悔しい結果となった大黒柱のラストイヤー
川崎ブレイブサンダースを、そして日本代表を支えたニック・ファジーカスの引退宣言から始まった2023-24シーズン。勝率は50%を超えたものの、惜しくも2ゲーム差でチャンピオンシップ(CS)出場を逃した。
スタッツから見える要因はディフェンス効率の低下だと思われる。ディフェンシブレーティング(100回攻撃された場合の平均失点)はリーグ13位(109.12)、被3ポイント試投割合はリーグワースト5位(41.17%)という数字。それ自体はチーム戦略なので問題ではないが、被決定率がワースト9位(34.5%)、アウェイゲームに限定するとワースト2位(36.24%)と厳しい戦いを強いられていた。
若干の低下は見られたものの、ホームゲームにおいてはリーグトップ8のディフェンス効率を記録していた点については素晴らしい結果だったと思う。今シーズン、3ポイントシュートを防ぐ方向に舵を切るのか注目だ。

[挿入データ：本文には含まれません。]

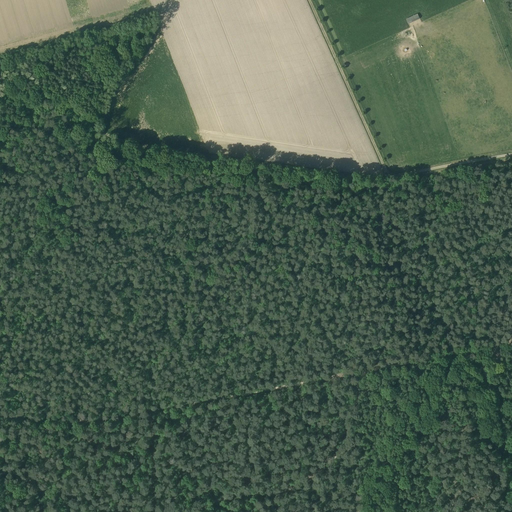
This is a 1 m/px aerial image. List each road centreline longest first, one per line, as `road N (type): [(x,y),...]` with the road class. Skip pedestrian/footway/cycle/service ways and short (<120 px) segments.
road 1 (track): [(511,154),(370,178),(158,148),(107,135),(70,106),(0,79)]
road 2 (track): [(0,440),(380,364)]
road 3 (track): [(389,176),(308,0)]
road 4 (track): [(359,429),(311,449),(270,480),(190,511)]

スモールラインナップを選択したロネン・ギンズブルグHCのねらい
ファジーカスの引退、藤井祐眞の群馬移籍と2大エースの退団に直面した今シーズンの川崎は、キャプテンの篠山竜青の言葉にあるように「変革、再建のために舵を切っている」状態である。
まずは直近2年でラトビア・エストニアリーグを連覇しているロネン・ギンズブルグヘッドコーチを招聘した。ゴール下を主戦場とする選手としては、ウィングスパンが長く機動力のあるサッシャ・キリヤ・ジョーンズを獲得。登録はパワーフォワードであるもののプレースタイルは明確にスモールフォワードであるアリゼ・ジョンソン、ハンドラー兼シューターのマシュー・ライトも新加入し、機動力重視の戦略へ明確にシフトしている。

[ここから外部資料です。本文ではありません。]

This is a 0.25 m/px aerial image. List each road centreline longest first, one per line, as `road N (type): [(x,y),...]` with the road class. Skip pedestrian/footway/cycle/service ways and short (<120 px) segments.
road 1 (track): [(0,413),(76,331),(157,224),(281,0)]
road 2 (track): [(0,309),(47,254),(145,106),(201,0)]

コートを広く使ったオフェンスと、人数とチーム戦略でインサイドを守るギンズブルグ新ヘッドコーチのバスケットに適したロスター作りができていると言えるだろう。
スタッツ
予想スタメン
3ポイントシュートを打てる4人を、プレーメーカーであるベテランポイントガードが率いる形を予想した。ジョンソンの個人で得点する能力が高いため、フィット次第ではあるがアレンとジョンソンの入れ替えがあるかもしれない。所属選手一覧
『獲得FP(ファンタジーポイント)チーム1位選手』
※FP(ファンタジーポイント)は、選手の活躍度合を計る指標となるポイント。各選手が実際の試合で記録した成績に応じて算出される。ロスコ・アレン(平均26.5分出場、15.0得点、4.8リバウンド、2.4アシスト) 昨シーズンは帰化選手のファジーカスとオンコートした都合上、スモールフォワードのポジションでの出場が多く見られたが、今シーズンはラインナップ上パワーフォワード、いわゆる『ストレッチ4』としての活躍が見込まれる。本数こそ少なかったものの高確率な両コーナーからの3ポイントシュートを放つ機会も多く見られるだろう。左ウイングからの3ポイントシュートも高確率であるため、左コーナーにポジショニングしたときは要注目だ。
【新加入選手】
アリゼ・ジョンソン(平均20.4分出場、14.3得点、6.6リバウンド、2.9アシスト) プエルトリコリーグで11試合、韓国リーグで64試試合プレーし、安定した得点力を記録。得点期待値(その選手で攻撃が終わった場合に獲得できる平均得点)が1を超える貴重な選手だ。ゴールまで1対1のスペースを作り出せれば、鋭いドライブと強い体幹を利用してファウルを受けながらスコアすることができる点取り屋。プエルトリコリーグでの11試合においては平均4.7本の3ポイントシュートを試投し、決定率34.6%。シューターとしてのポテンシャルも高い。